= Work order 1 =
Decide whether each statement below, marked (a), (b) and (c), agrees with the disability discrimination decision. Answer yes or no for each, quoting the exact words of the decision that settle it.

(a) The complainant was told she had to reapply for her position.
(b) The Callinan experiment was carried through to a satisfactory conclusion.
(c) The complainant was offered a redundancy package in 1996 and 1997.
= Work order 2 =
Using the disability discrimination decision, answer each question below on its own line, marking your answers (a), (b) and (c).

(a) What did management notice the complainant was sometimes doing?
(b) Which staff make up the comparison group under heading 7.3?
(c) What was the main source of training in the Bank?
= Work order 3 =
Take the disability discrimination decision further, writing on from its last sentence.

= Extract provided =
========================================================================

As mentioned earlier, the PDR was the key process and documentation in terms of career path, career path opportunities, training and training opportunities, promotion and promotional opportunities. The respondent denied the complainant access to, or limited the complainant's access to, opportunities for promotion, transfer, and training (see section 15(2)(b)), in the way that it applied this procedure to her. The way the PDR procedure was applied to her meant that her feelings of isolation, exclusion, being a person apart, were intensified.

7.3 Ongoing employment, increasing sense of being a person apart and vulnerable, because the position of switchboard-operator/telephonist was subject to an increasing risk that it would be abolished, as it ultimately was, because of the reduction in the amount of work involved in the discharge of the duties of the job

Management noticed that, sometimes, the complainant was reading magazines. Mr Callinan tried to find something for her to do, in addition to the switchboard - telephonist duties. The experiment did not succeed, but it was not carried through to a satisfactory conclusion. She was not presented with the errors made and given an opportunity to correct them. No other steps were taken to see whether she could perform other, or additional, tasks. Thus, she was left with the work involved in her job diminishing, because of the downsizing, with the reasonably foreseeable prospect that the position would be abolished, leaving her without a job. This situation caused her stress. The complainant submits, correctly, that the way she was treated in the Callinan experiment amounted to discrimination. In the experiment she was not treated the same as an employee without a disability would, probably, have been treated, that is, "brought to task" for the errors and provided with guidance as to how the work should properly be done. In the circumstances, her situation contrasts with other employees who were given a choice of a "package" or contemplating extra/additional or other tasks in the Bank. They were also given an opportunity to reapply for their jobs. The complainant was told that there was no need for her to apply for her position, it was "secure". Ultimately, the complainant was offered a redundancy package but at a much later time, in 1996 and 1997.

The Commission accepts the complainant's submission that the approach of the respondent to her and her position reflects a discriminatory practice, well before the redundancy offer of 1996 and 1997.

The Commission is satisfied that, under this head also, the complainant has established a case of unlawful discrimination pursuant to sections 5, 10 and 15 (2)(a)(b) and (d) of the Act. The Commission accepts the following submission by the complainant. There were in fact three reasons for the complainant not being provided with opportunities for "on-going" employment with the respondent in the time of change, redundancies and "downsizing" and so on:

1. She was in the position of telephonist/switchboard-operator, which had limited opportunities and a limited career path;

2. She had a sight disability and, therefore, was in the limited position; and

3. Persons in managerial positions within the respondent had perceptions of her and her abilities, capabilities and capacities, because she was a person with a sight disability which meant that they did not provide her with opportunities or any real opportunities for ongoing employment.

The comparison group for the purpose of this heading is the staff of the 81 Elizabeth Street Branch and, if it matters, also the staff of Central Branch, situated at 81 Elizabeth Street.

7.4 Training

The Commission must be careful, when using this analytical approach, to be conscious of the risk of overlapping between headings. This heading is a good example of the risk. The Commission is satisfied that the main source of training in the Bank was what was called "job specific" training, a term the meaning of which has been explained earlier. That type of training has already been covered in 7.1 above by virtue of the operation of section 15 (2)(b).

========================================================================

= Record set =
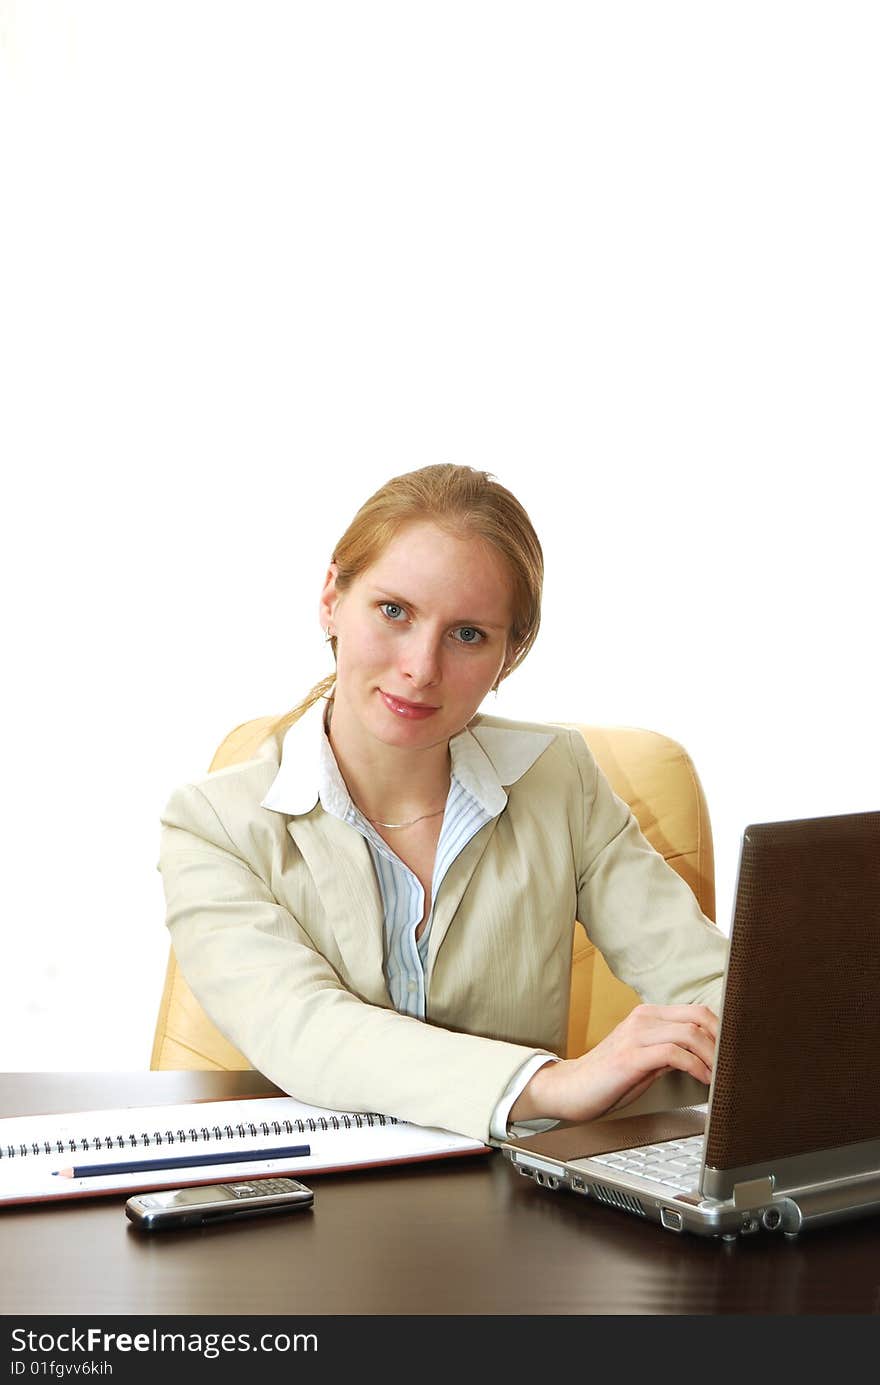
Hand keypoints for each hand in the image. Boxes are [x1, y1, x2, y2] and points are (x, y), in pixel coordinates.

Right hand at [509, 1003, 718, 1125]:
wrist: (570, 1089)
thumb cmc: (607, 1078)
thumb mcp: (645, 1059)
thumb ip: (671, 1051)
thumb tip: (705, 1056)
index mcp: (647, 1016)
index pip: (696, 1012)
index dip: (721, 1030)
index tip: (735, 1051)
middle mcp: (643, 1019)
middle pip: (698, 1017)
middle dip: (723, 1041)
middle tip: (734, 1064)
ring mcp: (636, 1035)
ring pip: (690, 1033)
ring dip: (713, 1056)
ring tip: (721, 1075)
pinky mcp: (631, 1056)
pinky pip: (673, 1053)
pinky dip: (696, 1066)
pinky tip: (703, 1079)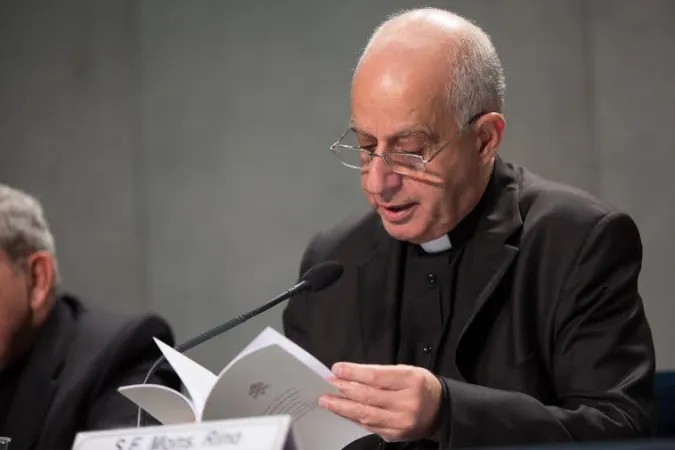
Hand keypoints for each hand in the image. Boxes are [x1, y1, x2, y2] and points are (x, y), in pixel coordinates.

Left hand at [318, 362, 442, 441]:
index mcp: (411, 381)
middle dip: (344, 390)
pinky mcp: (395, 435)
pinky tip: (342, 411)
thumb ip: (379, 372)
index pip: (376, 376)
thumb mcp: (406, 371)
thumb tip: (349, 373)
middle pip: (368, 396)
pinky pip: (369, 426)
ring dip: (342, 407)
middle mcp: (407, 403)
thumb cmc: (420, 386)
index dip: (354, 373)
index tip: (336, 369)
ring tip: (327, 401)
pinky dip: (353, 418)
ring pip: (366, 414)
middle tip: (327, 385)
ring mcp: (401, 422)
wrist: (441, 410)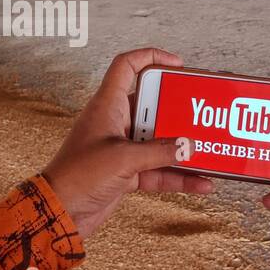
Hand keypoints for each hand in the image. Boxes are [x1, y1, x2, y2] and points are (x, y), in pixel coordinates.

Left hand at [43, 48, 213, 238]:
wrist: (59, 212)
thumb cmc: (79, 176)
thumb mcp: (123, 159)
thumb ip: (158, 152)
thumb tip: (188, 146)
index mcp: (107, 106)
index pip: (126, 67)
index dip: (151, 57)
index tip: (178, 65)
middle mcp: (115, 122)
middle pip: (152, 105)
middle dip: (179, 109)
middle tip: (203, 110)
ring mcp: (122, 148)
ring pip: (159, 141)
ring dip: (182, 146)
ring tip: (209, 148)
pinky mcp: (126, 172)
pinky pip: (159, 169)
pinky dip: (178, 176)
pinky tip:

========================================================================

= Exercise response 1 =
(a) No: "The complainant was told that there was no need for her to apply for her position, it was "secure"."
(b) No: "The experiment did not succeed, but it was not carried through to a satisfactory conclusion."
(c) Yes: "Ultimately, the complainant was offered a redundancy package but at a much later time, in 1996 and 1997."

= Exercise response 2 =
(a) Reading magazines.
(b) The staff of the 81 Elizabeth Street Branch and, if it matters, also the staff of Central Branch, situated at 81 Elizabeth Street.
(c) What was called "job specific" training.

= Exercise response 3 =
Adverting to training to do her own job efficiently, by March 1993 the complainant was trained in her job and she was doing it efficiently. But, as previously mentioned, she did need training or assistance to cope with the changes in the Bank and she did not get it at an adequate level. Attempts to cope with the changes with little assistance caused her stress.

The Commission is satisfied that the complainant has established a case under this head, pursuant to sections 5, 10 and 15(2)(a)(b) and (d). The reasoning which produces that result has been sufficiently exposed when dealing with headings 7.1 to 7.3, inclusive. The comparison group is the same as in the last heading.

7.5 Staff Meetings

On the evidence, this would appear to be a relatively minor matter, in that there would not appear to have been many meetings from which she could be said to have been inappropriately excluded. However, there were some.

The Commission is satisfied that a case of unlawful discrimination has been shown under this head pursuant to sections 5, 10 and 15 (a)(b) and (d).

7.6 Circulars

There was unlawful discrimination in this respect also. But it really overlaps to a substantial degree with the previous headings. Supply of circulars falls to a substantial degree into the areas of training and supply of information and knowledge necessary for doing a job efficiently and becoming equipped to cope with duties outside of the switchboard-operator / telephonist role. The essential analysis which shows unlawful discrimination is much the same as with previous headings.

7.7 CBATV

The evidence shows that this reference is to a regular TV program containing current material of interest and value to all Bank staff. Generally speaking, all Bank staff at 81 Elizabeth Street Branch and Central Branch had access to it, except the complainant, although it was only at a later stage that arrangements were made for part-time officers to see it. The exclusion of the complainant from this program cannot be justified on the basis of some organisational need. There were staff members trained to relieve her.

The Commission is satisfied that the complainant has established a case of unlawful discrimination under this heading pursuant to sections 5, 10 and 15 (a) (b) and (d). The essential reasoning supporting this result has been sufficiently exposed. The comparison group is the same as that for the previous headings.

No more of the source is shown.